Auch Grünen-Nationalrätin Irène Kälin will aus den Erfahrungen mit dem Schutzstatus S lernen. Dass viele Flüchtlinge privat untergebracht worden seien, habe sehr geholfen: Der Bund sei entlastet und die Integration beschleunigt worden. «Wir müssen das Positive des Status F und das Positive des Schutzstatus S nehmen.» Damit könne eine zukunftsfähige Lösung erarbeitet werden.
«Arena»: SVP-Fischer will Ukrainer je nach Heimatort zurückschicken
Als positiv beim Schutzstatus S sieht Kälin den sofortigen Zugang zum Arbeitsmarkt, trotzdem sind nur 14 Prozent der Ukrainer arbeitstätig. Es gebe ein grosses Potential, das die Schweiz nicht nutze, kritisiert Graf in der «Arena». Den Grund, weshalb Ukrainer nicht eingestellt würden, sieht er im Schutzstatus S. Man müsse anfangen, die Geflüchteten besser zu integrieren.
Kälin pflichtet bei, man müsse die Flüchtlinge für Arbeitgeber attraktiver machen. «Jetzt sollten Investitionen getätigt werden, weil wir nicht wissen, wie lange der Krieg noch geht.» Auch Marti kritisiert die Rückkehrorientierung des Schutzstatus S, davon würden viele Arbeitgeber abgeschreckt.

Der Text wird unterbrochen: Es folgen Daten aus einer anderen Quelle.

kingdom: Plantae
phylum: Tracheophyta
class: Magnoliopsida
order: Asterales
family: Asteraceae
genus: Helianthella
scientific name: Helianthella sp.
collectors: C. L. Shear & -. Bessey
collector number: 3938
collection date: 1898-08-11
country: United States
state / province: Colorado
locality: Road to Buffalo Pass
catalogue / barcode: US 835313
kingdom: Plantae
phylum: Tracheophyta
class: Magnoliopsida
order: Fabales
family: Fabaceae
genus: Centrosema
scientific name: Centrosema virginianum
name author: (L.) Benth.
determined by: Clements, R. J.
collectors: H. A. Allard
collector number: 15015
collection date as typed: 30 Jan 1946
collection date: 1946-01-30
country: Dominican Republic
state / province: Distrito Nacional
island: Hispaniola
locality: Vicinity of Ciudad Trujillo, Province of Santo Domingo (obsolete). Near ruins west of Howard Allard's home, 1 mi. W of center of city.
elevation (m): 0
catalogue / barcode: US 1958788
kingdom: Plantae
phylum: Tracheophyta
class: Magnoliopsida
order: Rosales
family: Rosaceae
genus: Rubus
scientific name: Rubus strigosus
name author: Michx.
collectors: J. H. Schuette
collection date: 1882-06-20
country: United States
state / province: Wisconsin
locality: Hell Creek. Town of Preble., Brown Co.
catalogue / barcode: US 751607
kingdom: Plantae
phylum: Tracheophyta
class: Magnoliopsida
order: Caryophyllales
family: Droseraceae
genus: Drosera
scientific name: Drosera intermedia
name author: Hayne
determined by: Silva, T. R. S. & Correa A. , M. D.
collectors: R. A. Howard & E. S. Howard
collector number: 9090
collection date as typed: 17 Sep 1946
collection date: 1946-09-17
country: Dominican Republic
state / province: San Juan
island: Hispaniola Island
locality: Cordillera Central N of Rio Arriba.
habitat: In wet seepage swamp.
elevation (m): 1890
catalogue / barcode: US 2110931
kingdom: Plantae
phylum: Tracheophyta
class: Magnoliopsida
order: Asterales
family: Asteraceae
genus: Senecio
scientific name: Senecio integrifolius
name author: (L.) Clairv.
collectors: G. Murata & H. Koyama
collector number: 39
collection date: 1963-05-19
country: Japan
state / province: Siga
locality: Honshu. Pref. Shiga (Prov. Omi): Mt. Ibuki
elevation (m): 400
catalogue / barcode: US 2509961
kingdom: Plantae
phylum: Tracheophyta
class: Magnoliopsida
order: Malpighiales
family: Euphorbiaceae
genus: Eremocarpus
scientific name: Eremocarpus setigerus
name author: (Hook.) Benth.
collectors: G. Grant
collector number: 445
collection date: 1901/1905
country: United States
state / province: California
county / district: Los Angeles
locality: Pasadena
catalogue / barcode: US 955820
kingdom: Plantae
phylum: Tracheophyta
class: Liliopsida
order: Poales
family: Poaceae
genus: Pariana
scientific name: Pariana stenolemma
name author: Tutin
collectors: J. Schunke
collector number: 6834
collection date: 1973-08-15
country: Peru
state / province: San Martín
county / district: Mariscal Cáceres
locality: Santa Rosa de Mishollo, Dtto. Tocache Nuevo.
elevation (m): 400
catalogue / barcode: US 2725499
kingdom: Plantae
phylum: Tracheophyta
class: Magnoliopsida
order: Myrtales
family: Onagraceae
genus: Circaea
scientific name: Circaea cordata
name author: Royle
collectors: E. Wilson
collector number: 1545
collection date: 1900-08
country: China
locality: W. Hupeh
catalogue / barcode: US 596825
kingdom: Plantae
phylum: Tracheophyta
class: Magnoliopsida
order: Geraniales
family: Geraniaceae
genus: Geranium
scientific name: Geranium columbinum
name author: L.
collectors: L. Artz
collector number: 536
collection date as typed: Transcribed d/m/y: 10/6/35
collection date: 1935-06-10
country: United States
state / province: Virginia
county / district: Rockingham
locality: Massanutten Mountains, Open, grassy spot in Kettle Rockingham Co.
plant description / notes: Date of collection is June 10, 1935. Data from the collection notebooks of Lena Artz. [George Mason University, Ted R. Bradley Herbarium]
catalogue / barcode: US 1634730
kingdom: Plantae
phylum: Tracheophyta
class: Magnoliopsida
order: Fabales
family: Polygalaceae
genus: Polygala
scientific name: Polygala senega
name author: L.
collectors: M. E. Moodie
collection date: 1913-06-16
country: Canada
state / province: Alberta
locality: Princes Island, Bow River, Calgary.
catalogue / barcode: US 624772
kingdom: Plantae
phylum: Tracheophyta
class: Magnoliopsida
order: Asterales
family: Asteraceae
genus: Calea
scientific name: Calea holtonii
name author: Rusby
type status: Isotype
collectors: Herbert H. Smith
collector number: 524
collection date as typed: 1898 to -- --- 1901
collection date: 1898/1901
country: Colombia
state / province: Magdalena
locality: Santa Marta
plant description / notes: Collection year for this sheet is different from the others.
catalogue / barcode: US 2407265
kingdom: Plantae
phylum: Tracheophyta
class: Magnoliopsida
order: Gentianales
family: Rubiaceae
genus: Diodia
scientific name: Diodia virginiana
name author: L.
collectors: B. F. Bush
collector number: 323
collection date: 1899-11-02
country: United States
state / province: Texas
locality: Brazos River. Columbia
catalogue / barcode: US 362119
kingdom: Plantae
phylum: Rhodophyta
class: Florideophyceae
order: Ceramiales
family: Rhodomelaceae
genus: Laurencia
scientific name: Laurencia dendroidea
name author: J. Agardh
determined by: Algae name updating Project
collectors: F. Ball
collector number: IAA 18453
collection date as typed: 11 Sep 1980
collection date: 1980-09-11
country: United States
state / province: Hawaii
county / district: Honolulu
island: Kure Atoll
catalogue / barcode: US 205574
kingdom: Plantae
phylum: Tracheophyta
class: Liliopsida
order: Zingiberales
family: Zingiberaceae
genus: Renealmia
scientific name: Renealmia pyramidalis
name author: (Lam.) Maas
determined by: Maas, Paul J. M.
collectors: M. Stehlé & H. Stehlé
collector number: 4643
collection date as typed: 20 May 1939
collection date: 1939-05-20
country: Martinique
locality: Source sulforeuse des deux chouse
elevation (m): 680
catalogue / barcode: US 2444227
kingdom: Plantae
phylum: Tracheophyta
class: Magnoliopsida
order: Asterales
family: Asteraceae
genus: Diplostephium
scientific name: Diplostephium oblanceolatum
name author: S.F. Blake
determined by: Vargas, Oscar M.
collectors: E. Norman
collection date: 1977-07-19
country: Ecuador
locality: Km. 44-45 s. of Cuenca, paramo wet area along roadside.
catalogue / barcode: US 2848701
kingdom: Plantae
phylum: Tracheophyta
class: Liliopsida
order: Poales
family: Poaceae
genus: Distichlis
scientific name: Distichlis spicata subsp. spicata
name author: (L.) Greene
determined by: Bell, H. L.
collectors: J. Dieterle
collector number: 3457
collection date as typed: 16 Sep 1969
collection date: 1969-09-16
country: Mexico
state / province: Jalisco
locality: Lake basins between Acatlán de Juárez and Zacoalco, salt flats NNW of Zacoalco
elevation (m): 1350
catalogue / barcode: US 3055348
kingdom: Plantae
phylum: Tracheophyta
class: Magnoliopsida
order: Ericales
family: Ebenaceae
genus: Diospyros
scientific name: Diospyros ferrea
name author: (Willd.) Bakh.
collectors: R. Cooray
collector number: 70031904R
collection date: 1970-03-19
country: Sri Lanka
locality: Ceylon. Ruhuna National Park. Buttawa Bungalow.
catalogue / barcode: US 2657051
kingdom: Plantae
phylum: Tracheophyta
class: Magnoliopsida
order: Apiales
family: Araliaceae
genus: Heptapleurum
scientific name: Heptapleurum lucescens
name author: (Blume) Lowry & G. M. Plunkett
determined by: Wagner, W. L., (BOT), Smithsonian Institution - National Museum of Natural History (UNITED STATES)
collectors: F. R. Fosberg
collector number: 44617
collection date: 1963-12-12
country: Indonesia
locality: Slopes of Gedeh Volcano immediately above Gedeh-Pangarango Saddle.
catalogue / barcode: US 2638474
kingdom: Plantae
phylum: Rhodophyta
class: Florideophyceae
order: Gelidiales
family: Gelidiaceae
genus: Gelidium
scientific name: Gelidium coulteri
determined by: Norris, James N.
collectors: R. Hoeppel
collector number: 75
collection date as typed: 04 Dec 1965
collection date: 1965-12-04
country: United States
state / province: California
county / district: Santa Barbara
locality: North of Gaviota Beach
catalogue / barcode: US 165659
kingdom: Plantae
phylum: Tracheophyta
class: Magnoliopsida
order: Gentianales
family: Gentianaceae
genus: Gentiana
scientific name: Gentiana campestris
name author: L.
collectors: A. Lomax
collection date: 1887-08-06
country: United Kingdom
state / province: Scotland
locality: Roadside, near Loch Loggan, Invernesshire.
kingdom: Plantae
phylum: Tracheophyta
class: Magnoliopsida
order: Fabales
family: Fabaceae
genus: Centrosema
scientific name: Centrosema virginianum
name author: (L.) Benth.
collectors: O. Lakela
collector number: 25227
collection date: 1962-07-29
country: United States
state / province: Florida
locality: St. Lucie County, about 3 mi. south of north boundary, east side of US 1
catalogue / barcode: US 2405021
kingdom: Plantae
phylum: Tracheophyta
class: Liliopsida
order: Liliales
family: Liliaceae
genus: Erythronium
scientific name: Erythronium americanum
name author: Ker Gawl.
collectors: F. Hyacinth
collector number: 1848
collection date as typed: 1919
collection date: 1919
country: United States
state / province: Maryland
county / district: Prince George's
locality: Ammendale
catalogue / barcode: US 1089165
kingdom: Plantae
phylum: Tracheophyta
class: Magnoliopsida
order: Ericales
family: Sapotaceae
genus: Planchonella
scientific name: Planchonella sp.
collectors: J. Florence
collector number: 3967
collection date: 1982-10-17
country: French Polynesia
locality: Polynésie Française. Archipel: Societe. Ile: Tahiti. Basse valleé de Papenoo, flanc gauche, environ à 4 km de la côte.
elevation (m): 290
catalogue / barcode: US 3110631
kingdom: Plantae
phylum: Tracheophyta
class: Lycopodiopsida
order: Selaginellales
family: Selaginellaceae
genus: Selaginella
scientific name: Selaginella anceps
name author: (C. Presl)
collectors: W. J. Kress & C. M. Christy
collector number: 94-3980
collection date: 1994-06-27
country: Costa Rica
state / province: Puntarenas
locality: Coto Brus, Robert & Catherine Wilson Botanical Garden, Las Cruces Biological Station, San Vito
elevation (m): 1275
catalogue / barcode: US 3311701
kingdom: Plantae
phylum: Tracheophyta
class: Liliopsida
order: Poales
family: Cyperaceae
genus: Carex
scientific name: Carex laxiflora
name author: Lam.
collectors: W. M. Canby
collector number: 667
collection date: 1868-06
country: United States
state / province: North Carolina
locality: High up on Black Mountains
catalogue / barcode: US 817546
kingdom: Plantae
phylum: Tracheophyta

Wenn Flüchtlinge Arbeitsstellen und Ausbildungen fänden, wäre dies auch «die beste Wiederaufbauhilfe».
Auch Benjamin Fischer will «relativ schnell» aus dem Schutzstatus S raus. Dafür schlägt er eine gestaffelte Rückführung der Ukrainer je nach ihrem Heimatort vor. «Denn es ist nicht so, dass in der ganzen Ukraine Krieg herrscht», sagt er und erhält lauten Widerspruch. Kälin, die im April in der Ukraine war, weist in der «Arena» auf die erwartete russische Offensive zum Jahrestag hin.